■ **CONSIGNES**
1. Recopiez, dans l'extrait sur le Mexique, le passage qui va de « Après avoir souligné » jusqu'à « les faiblesses structurelles. ».
2. Rédigez la suite de l'extrait sur le Mexique, en reprenant après sa dernière phrase.

■ **EXTRAIT SOURCE**
────────────────────────────────────────
Après avoir souligné que le Mexique était ainsi apparu à la délégation dans toute sa diversité, sous des facettes profondément différentes, M. Xavier de Villepin, président, a alors résumé les conclusions de la délégation.
Sur le plan économique, d'abord, M. Xavier de Villepin, président, a souligné que le Mexique, pays qui atteindra le cap des 100 millions d'habitants dès l'an 2000 et constitue la 13è puissance commerciale du monde, est très étroitement lié aux Etats-Unis et connaît un développement soutenu mais inégal et rendu fragile par les faiblesses structurelles.
Après avoir relevé le poids élevé de l'économie informelle et les inégalités de développement et de revenus que recouvre la situation économique du Mexique, M. Xavier de Villepin, président, a noté que le Mexique -après avoir remarquablement surmonté la crise de 1994-1995- est parvenu à maintenir un taux de croissance relativement soutenu dans un contexte de crise internationale et, avec 4,5 %, a connu en 1998 la croissance la plus élevée de tous les pays latino-américains. L'étroitesse des liens avec les Etats-Unis -qui représentent à eux seuls 87 % des exportations et 75 % des importations mexicaines- souligne, a-t-il relevé, la dépendance de l'économie mexicaine par rapport à la conjoncture américaine. Enfin, en dépit de ces bons résultats, la crise internationale -a estimé M. Xavier de Villepin,président- a ravivé les faiblesses structurelles de l'économie mexicaine, notamment en matière fiscale et dans le domaine du système financier.
Abordant alors la scène politique intérieure, M. Xavier de Villepin, président, a marqué que le Mexique poursuit, sous l'impulsion du Président Zedillo, le processus de démocratisation et de modernisation des institutions mexicaines, caractérisées depuis 1929 par l'inébranlable domination du PRI (parti révolutionnaire institutionnel). Cette démarche -a-t-il relevé- a été notamment illustrée par les élections du 6 juillet 1997 qui ont mis fin à la majorité du PRI à la chambre des députés et qui ont conduit M. Cuauhtemoc Cardenas, leader du PRD (parti révolutionnaire démocratique), à être élu gouverneur de la mairie de Mexico.
M. Xavier de Villepin, président, a toutefois estimé incertaines les conséquences de ce processus de démocratisation. C'est ainsi que les prochaines élections présidentielles, à l'été 2000, apparaissent extrêmement ouvertes. Si le PRI est sur une pente électorale déclinante, il conserve dans tout le pays, et à tous les niveaux, des positions extrêmement fortes, ainsi que l'ont illustré ses succès récents à des élections partielles. Et si l'opposition s'est renforcée, elle demeure souvent désunie entre le PRD et le PAN (parti d'action nationale).
────────────────────────────────────────
■ **ENTRÉES PRÉSENTÉES**
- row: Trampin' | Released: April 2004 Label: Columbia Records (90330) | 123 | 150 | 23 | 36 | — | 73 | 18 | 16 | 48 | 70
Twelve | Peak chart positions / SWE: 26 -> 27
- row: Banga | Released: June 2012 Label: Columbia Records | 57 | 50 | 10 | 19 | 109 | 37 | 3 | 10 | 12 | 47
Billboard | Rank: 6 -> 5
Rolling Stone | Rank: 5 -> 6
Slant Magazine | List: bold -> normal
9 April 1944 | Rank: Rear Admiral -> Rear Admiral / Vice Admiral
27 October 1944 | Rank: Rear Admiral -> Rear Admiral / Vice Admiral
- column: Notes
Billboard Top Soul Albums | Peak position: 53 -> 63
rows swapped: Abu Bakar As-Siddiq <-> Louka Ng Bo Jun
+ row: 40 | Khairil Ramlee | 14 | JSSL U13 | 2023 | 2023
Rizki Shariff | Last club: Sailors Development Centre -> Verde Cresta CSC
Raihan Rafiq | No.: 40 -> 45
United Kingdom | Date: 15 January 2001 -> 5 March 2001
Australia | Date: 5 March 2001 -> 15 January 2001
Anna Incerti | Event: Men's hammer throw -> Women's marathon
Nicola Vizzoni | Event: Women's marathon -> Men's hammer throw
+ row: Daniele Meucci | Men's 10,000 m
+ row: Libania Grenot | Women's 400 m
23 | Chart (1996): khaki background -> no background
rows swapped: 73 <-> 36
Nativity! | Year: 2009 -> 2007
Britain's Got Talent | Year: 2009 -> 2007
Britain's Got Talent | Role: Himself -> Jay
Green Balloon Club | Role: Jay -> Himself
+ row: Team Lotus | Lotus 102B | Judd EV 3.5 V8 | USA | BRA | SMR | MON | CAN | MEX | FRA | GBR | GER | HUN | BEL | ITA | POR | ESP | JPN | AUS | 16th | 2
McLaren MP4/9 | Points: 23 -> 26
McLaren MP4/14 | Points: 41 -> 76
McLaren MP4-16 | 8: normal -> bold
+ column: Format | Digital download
────────────────────────────────────────
■ **RÉPONSES**
1.
Après avoir souligné que le Mexique était ainsi apparu à la délégation dans toute sa diversité, sous des facettes profondément différentes, M. Xavier de Villepin, président, a alors résumé les conclusions de la délégation.
Sur le plan économique, d'abord, M. Xavier de Villepin, président, a souligné que le Mexique, pays qui atteindra le cap des 100 millions d'habitants dès l'an 2000 et constitue la 13è puissance commerciale du monde, est très étroitement lié aux Etats-Unis et connaît un développement soutenu mais inégal et rendu fragile par les faiblesses structurelles.

2.
Enfin, au-delà des échéances électorales, M. Xavier de Villepin, président, a souligné qu'un enjeu majeur de la démocratisation du pays réside dans sa capacité à maîtriser les phénomènes de violence qui l'assaillent : criminalité et délinquance quotidiennes, activités du narcotrafic et mouvements de guérillas.
Evoquant en troisième lieu la situation dans l'Etat du Chiapas, M. Xavier de Villepin, président, a relevé l'apaisement relatif qui prévalait aujourd'hui tout en estimant qu'il ne devait pas dissimuler les tensions persistantes et l'enlisement du dialogue.
Après avoir souligné que l'objectif de la délégation sénatoriale avait été de tenter de mieux comprendre une situation particulièrement complexe et de transmettre le désir de la France d'encourager les efforts de dialogue, M. Xavier de Villepin, président, a relevé que les autorités mexicaines, longtemps accusées d'avoir laissé le Chiapas se marginaliser sur le plan économique, avaient mis en place des programmes économiques et sociaux importants pour tenter de répondre aux besoins de la population chiapanèque.
Sur le terrain, a relevé M. Xavier de Villepin, président, des effectifs militaires substantiels sont déployés dans la région tandis que l'EZLN (armée zapatiste de libération nationale) paraît relativement affaiblie (quelque 500 combattants et quelques dizaines de milliers de sympathisants).
Sur le plan politique, si les zapatistes bénéficient d'un certain appui de l'église catholique, le dialogue demeure aujourd'hui dans l'impasse -malgré la volonté réaffirmée des autorités mexicaines d'en renouer les fils-, y compris au sein de la " COCOPA " (commission parlementaire de conciliation et de pacification).
M. Xavier de Villepin, président, a toutefois rappelé que le massacre d'Acteal en décembre 1997 avait, une nouvelle fois, illustré l'exacerbation des tensions. Il a estimé que l'émergence difficile d'une solution durable supposerait, avec la reprise nécessaire du dialogue, l'apaisement de tensions sociales et institutionnelles qui demeuraient fortes.
M. Xavier de Villepin, président, a enfin abordé les relations bilatérales franco-mexicaines pour souligner que le Mexique était désireux de s'appuyer sur la France pour approfondir ses relations et libéraliser ses échanges avec l'Union européenne.
Il a souligné que la récente visite d'Etat du Président de la République au Mexique avait donné aux relations bilatérales un nouvel essor dont la délégation sénatoriale s'était efforcée de prolonger les effets, de dresser un premier bilan et, chaque fois que possible, d'assurer le suivi des engagements pris.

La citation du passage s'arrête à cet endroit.